▸ Objective
Count the lines below that contain the string "iliac". Reply with the number only.

▸ Available records
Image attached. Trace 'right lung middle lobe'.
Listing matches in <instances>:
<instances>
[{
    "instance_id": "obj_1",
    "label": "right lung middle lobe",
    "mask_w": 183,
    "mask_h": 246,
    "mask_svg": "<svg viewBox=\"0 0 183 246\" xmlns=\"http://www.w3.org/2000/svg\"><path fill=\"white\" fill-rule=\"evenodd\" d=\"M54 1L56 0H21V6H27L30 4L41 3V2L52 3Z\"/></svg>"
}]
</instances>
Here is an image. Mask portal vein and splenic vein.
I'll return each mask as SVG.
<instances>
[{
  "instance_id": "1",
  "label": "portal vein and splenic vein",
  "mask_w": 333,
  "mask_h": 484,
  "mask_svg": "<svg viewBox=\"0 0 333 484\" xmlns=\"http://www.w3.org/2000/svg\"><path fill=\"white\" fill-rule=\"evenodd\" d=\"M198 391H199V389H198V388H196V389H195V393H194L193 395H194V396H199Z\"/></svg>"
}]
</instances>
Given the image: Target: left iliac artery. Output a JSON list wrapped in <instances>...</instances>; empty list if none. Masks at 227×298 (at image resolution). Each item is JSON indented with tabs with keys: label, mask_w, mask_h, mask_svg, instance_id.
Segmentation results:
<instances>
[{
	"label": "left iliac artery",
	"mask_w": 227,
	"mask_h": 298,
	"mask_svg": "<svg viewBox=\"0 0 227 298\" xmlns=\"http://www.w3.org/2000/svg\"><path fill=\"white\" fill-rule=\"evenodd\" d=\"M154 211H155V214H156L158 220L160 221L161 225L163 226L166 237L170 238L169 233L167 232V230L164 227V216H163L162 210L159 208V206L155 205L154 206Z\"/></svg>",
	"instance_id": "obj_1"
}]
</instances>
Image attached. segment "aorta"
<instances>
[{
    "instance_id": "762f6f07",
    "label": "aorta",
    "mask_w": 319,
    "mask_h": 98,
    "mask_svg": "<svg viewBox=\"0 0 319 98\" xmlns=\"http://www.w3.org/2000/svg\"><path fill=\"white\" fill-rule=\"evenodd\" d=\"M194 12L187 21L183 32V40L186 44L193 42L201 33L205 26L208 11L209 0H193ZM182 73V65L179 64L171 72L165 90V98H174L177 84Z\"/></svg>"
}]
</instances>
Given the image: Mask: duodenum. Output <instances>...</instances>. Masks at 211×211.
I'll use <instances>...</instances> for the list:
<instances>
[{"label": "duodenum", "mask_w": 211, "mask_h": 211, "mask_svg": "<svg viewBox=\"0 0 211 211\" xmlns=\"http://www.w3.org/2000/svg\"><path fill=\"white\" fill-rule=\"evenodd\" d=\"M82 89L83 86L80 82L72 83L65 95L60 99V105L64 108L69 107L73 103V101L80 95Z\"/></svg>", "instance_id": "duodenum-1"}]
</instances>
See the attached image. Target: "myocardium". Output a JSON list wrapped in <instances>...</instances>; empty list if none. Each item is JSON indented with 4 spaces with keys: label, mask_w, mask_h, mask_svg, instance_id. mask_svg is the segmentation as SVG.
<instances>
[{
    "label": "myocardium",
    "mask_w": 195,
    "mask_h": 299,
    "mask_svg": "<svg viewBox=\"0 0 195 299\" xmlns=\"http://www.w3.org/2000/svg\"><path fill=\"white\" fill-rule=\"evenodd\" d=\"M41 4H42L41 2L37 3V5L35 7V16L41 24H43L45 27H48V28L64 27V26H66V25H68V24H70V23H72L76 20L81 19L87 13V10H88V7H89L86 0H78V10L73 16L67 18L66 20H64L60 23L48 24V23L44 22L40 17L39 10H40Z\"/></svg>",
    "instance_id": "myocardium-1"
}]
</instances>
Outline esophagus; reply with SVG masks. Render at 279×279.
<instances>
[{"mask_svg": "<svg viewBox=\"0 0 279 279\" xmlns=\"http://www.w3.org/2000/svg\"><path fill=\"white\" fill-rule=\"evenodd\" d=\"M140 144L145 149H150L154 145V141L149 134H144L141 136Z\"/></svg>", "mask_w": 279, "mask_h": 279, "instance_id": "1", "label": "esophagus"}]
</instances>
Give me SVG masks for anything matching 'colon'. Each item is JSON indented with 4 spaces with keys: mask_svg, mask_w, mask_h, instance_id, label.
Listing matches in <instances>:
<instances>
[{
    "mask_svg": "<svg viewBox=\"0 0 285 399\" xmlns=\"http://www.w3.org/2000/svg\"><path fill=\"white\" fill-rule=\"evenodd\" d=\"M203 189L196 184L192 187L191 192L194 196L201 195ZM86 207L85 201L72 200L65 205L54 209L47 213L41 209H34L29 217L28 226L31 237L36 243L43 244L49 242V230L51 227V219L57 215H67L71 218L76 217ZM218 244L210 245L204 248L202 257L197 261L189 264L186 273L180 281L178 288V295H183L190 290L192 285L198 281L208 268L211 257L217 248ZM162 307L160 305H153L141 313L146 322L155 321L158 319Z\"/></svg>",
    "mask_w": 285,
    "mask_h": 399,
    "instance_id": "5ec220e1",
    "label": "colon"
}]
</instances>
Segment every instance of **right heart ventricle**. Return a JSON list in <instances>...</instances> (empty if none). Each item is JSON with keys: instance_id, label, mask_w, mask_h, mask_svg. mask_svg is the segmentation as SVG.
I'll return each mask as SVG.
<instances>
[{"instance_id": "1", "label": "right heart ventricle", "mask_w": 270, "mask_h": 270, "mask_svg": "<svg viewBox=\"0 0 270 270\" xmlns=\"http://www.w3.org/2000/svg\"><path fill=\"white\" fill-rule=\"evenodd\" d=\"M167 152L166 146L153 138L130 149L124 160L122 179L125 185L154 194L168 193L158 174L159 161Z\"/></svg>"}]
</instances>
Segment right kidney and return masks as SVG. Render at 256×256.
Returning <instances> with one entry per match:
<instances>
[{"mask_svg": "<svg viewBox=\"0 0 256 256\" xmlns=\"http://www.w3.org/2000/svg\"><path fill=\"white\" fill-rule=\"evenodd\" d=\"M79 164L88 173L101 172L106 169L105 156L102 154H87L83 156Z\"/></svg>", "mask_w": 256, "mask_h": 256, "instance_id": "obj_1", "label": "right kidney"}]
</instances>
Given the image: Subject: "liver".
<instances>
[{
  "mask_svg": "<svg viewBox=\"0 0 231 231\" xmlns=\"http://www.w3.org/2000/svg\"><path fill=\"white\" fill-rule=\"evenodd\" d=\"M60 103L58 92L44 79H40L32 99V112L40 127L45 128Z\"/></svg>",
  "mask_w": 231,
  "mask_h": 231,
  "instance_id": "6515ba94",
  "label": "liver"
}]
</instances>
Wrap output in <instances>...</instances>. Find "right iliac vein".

▸ Solved problem
3